Codesession
PassAudited by VirusTotal on May 12, 2026.
Overview
Type: OpenClaw Skill Name: codesession Version: 2.5.1 The codesession skill is a utility designed to track AI agent session costs, token usage, and file changes using the codesession-cli tool. It provides a structured workflow for agents to log API calls, monitor budgets, and view analytics via a local web dashboard. The skill's instructions (SKILL.md) are transparent and strictly aligned with its stated purpose, and while it utilizes a local proxy and shell wrappers (cs run) to intercept token counts, these behaviors are documented as necessary for its functionality. No evidence of data exfiltration, malicious prompt injection, or unauthorized persistence was found.
Findings (0)
Artifact-based informational review of SKILL.md, metadata, install specs, static scan signals, and capability signals. ClawScan does not execute the skill or run runtime probes.
Installing the skill gives the agent access to run the locally installed cs command from the npm package.
The skill relies on installing and running a globally available npm CLI package. This is expected for the tool, but the user must trust that package as the executable implementation.
node | package: codesession-cli | creates binaries: cs
Install from the intended npm package source and review the package or repository if you require stronger supply-chain assurance.
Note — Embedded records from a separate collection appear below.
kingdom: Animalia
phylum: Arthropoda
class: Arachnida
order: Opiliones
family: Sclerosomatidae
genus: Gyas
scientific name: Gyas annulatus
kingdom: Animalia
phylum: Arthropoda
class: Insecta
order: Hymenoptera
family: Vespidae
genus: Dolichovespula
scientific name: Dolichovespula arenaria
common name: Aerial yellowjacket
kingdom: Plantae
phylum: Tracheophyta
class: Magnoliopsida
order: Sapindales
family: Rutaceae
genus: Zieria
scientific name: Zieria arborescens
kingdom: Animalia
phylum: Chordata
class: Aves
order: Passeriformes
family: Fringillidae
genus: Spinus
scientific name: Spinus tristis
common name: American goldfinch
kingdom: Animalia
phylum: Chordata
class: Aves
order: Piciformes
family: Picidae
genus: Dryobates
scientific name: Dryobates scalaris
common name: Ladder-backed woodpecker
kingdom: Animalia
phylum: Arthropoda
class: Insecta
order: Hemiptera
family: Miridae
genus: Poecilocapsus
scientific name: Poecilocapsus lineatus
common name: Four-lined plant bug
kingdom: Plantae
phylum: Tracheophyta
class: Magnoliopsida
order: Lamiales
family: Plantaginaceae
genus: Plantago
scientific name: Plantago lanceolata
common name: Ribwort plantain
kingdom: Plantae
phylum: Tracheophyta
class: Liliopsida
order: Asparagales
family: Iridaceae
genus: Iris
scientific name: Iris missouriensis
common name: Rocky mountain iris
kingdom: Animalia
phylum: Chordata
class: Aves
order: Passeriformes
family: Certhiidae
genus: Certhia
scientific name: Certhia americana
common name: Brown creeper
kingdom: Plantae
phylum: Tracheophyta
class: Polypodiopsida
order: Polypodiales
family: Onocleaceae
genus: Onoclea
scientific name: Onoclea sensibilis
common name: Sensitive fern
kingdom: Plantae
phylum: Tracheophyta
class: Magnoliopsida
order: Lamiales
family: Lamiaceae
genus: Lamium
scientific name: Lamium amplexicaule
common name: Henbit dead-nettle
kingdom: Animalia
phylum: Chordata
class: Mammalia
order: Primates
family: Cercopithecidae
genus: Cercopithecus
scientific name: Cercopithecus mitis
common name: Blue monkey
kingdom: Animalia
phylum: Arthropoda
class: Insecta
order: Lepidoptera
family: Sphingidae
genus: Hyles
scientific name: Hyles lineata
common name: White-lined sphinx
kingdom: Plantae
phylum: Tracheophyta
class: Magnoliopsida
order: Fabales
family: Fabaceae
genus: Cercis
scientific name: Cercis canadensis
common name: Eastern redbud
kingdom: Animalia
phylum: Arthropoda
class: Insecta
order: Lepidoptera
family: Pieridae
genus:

The agent may run tracking commands during multi-step work without asking each time.
The skill explicitly expects the agent to invoke the CLI automatically for tracking. This matches the purpose, but it is still autonomous local tool use.
The OpenClaw agent will automatically use it to track sessions.
Use this skill if you want automatic session tracking; otherwise disable or avoid invoking it for tasks where you do not want local activity recorded.
Local session history may contain project names, changed file paths, commits, notes, token counts, and cost information.
The skill persists session data locally, including usage and project activity, which can be reused in dashboards, exports, and historical views.
Data is stored locally at `~/.codesession/sessions.db`.
Review and clear the local database when needed, and avoid adding sensitive information to session notes.
If interactive mode is used, local monitoring of file and git activity can continue until the process or session is ended.
The skill discloses a long-running local watcher mode. This is purpose-aligned for tracking but should be noticed because it continues monitoring until stopped.
Without `--json`, the process stays running with a live file watcher and git commit poller until you press Ctrl+C or run `cs end`
Prefer the documented agent JSON mode for short-lived command execution, and run `cs end` or stop the process when tracking is no longer needed.